━━ Available data ━━

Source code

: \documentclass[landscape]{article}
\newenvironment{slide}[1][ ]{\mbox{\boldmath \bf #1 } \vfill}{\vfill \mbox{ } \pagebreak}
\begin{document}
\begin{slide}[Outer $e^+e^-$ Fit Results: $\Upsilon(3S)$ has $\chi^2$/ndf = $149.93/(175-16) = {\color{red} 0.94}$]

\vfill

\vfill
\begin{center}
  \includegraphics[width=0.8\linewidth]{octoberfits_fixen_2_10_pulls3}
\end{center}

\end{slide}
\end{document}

━━━

**Requirement**
What is the number of lines in the records that contain the string "slide"? Give only that number.

**Completed task**
3